A parent can help their teenager learn to recognize their symptoms, but they must first learn how to communicate effectively with a teenager with bipolar disorder. The first step is to understand that when a teenager is in the midst of a bipolar disorder mood swing—whether it’s psychosis, mania, depression, or anxiety—they will often say things they don’t mean, don’t believe, & would never say when healthy. It’s important to respond to the illness, rather than the symptoms.

For example, a typical response by a parent to hearing their teenager say they are a failure & want to die might be, “You’re not a failure! Why are you so unhappy? So many people love you.” Talking this way simply doesn’t work, as it doesn’t address the real problem, which is the illness itself. Rather, a more appropriate response might be, “I hear you & I know you’re depressed. You have bipolar disorder & this is normal. I’ve seen you like this before. Let’s do X, which we know helps you when you are feeling this way.” This response addresses the real issue & leads to great progress in communicating with your child & managing the illness successfully.

Bipolar disorder is a compulsive illness, &, until a teenager with bipolar disorder learns to recognize their symptoms & differentiate between when they are experiencing a mood swing & when they are healthy/ stable, they can & often will make decisions that have dangerous consequences. These include decisions around sex, relationships, school, & drugs & alcohol.

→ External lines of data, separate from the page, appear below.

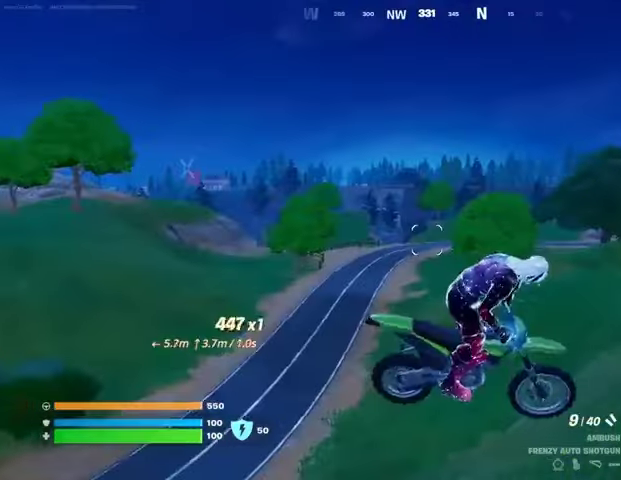
{"buttons": [], "left_stick": "up-right", "right_stick": "right", "events": [[367, "right_stick", "right"]]}
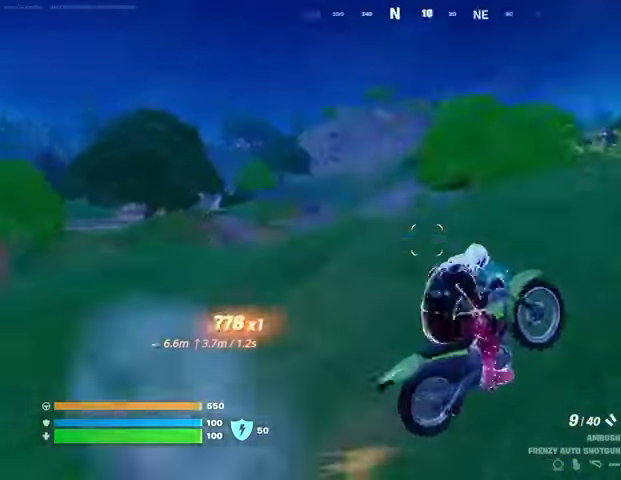
{"buttons": [], "left_stick": "up", "right_stick": "center", "events": [[133, "right_stick", "center"], [367, "left_stick", "up"]]}
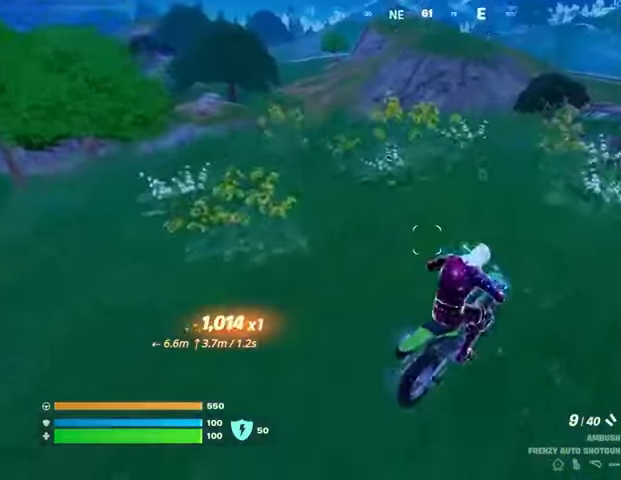
{"buttons": [], "left_stick": "up-left", "right_stick": "center", "events": [[233, "right_stick", "right"], [367, "left_stick", "up-left"], [367, "right_stick", "center"]]}
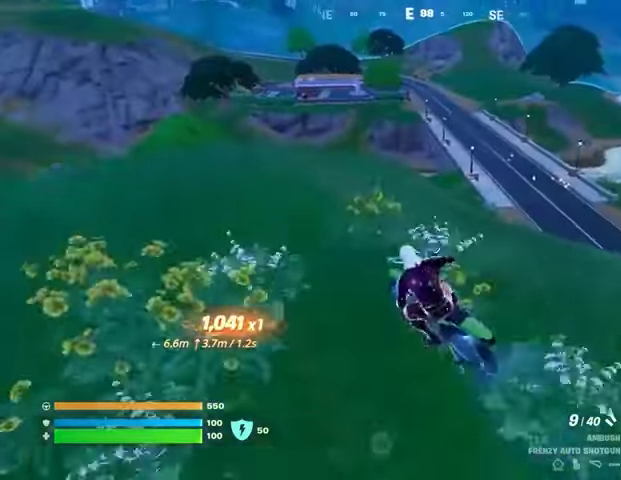
{"buttons": [], "left_stick": "up", "right_stick": "center", "events": [[133, "left_stick", "up"]]}
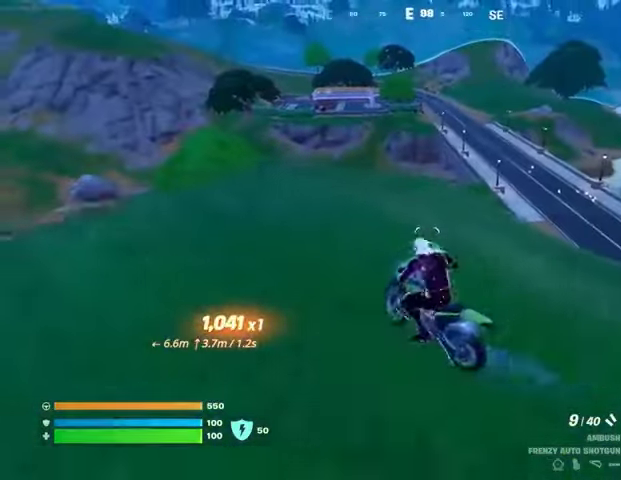
{"buttons": [], "left_stick": "up", "right_stick": "center", "events": [[267, "right_stick", "right"], [400, "right_stick", "center"]]}
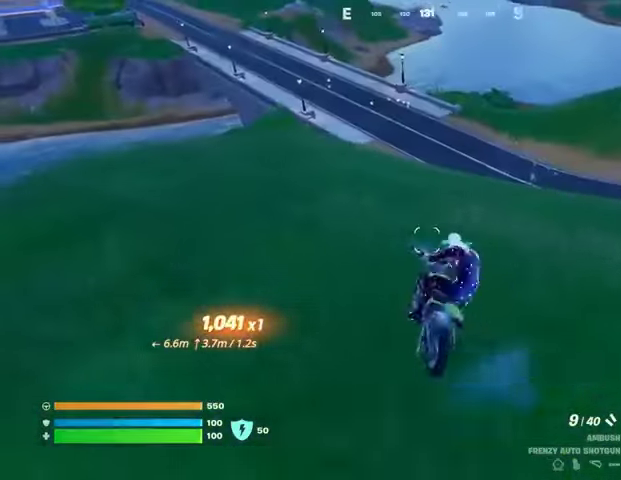
{"buttons": [], "left_stick": "up", "right_stick": "center", "events": [[133, "left_stick", "up-left"], [167, "right_stick", "left"], [300, "right_stick", "center"], [467, "left_stick", "up"]]}
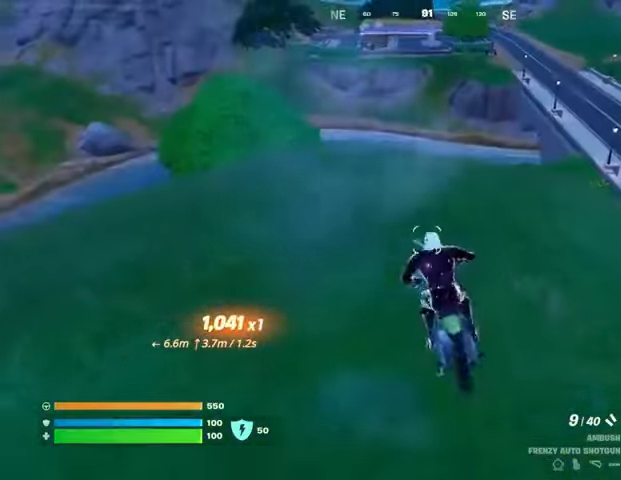
{"buttons": [], "left_stick": "up", "right_stick": "center", "events": []}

Teenagers with bipolar disorder can get better, but they definitely need help from others. Parents need to learn as much as they can about the illness, including the various bipolar medications & how they work. It’s important to learn the difference between average teenage behaviour & bipolar-influenced behaviour. Learning to communicate is crucial, particularly when the teenager is in a mood episode. The goal is to help the teenager talk about bipolar disorder in order to better understand themselves & what they need to stay healthy.